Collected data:
◆ ◆ ◆ ◆

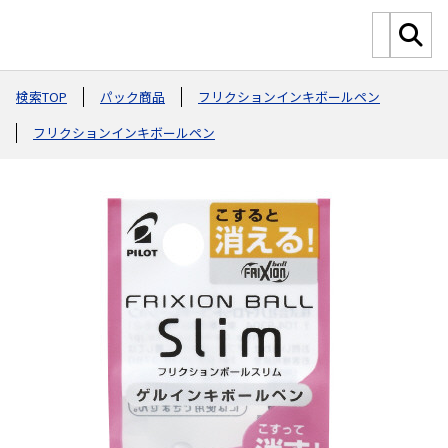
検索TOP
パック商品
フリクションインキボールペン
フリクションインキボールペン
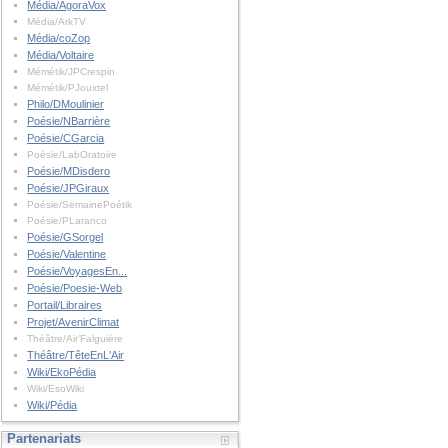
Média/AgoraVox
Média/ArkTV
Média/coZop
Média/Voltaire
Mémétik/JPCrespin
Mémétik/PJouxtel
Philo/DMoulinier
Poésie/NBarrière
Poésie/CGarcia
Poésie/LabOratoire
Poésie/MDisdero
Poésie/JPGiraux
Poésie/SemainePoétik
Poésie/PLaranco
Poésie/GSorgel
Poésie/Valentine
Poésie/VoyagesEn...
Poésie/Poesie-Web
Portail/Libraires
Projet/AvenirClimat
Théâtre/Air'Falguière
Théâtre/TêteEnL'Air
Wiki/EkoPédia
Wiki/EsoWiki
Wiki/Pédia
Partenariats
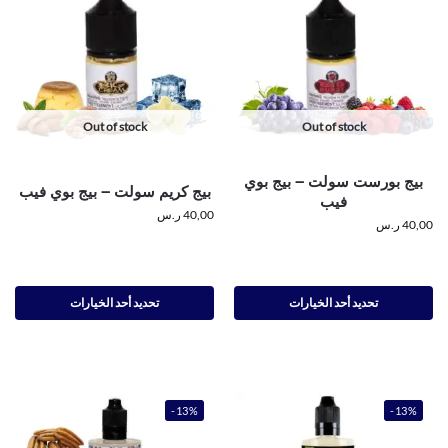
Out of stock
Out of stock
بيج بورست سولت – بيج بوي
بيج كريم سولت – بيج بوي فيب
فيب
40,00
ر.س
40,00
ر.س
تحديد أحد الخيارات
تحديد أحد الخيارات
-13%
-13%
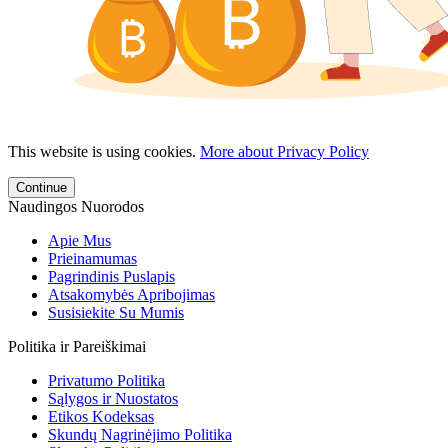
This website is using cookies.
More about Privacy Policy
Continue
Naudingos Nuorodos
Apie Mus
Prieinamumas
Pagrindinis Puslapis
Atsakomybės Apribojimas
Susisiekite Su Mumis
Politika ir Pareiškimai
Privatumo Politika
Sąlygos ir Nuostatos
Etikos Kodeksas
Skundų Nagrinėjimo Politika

◆ ◆ ◆ ◆

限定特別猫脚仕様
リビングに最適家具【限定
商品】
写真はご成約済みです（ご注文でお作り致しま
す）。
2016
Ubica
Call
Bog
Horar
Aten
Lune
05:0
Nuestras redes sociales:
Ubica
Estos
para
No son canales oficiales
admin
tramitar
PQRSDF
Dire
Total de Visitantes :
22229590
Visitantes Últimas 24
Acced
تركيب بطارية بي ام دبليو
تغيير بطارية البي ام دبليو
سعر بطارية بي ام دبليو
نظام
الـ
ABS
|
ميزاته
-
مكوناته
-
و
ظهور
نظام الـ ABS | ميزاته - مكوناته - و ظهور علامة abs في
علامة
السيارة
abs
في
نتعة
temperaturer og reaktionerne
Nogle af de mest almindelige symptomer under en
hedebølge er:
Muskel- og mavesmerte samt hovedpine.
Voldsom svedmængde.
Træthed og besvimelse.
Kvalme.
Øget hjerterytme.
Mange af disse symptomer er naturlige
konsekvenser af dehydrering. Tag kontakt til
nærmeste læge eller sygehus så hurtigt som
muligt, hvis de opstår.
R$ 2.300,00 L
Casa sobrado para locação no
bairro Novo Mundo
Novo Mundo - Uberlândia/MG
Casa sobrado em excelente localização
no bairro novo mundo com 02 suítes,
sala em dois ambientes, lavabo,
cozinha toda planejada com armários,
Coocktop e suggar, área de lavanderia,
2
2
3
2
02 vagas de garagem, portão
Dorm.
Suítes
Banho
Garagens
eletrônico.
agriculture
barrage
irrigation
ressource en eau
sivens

◆ ◆ ◆ ◆

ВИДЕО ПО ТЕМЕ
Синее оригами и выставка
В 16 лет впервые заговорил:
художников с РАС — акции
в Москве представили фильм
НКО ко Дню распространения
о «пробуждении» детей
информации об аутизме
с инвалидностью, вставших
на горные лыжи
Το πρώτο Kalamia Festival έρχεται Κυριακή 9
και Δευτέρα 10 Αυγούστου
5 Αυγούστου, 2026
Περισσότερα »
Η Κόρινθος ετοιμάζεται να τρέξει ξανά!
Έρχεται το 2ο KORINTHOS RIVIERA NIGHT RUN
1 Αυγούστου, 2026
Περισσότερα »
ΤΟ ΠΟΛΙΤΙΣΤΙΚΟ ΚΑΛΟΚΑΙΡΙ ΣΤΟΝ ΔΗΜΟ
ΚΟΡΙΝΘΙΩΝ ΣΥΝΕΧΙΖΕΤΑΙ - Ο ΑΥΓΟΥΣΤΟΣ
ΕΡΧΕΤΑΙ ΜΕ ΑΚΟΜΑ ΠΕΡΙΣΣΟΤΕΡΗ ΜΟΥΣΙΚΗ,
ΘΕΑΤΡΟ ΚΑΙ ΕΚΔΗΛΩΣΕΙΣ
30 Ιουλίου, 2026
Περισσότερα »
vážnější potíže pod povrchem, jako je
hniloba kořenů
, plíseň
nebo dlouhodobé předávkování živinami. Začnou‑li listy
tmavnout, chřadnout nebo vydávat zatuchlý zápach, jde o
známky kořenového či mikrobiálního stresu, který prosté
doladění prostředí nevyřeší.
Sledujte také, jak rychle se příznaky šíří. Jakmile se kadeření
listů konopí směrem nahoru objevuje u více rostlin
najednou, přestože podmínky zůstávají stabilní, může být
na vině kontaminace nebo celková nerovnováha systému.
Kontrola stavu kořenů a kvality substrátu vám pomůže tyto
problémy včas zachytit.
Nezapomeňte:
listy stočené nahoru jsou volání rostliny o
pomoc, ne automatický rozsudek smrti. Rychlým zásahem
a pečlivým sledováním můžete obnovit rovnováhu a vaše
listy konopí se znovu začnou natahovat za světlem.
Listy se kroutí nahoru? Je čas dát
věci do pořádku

◆ ◆ ◆ ◆

*TASK DESCRIPTION*:
Find every line in the data above that contains the word "bairro" and copy each of those lines.

*RESPONSE*:
bairro Novo Mundo
no bairro novo mundo com 02 suítes,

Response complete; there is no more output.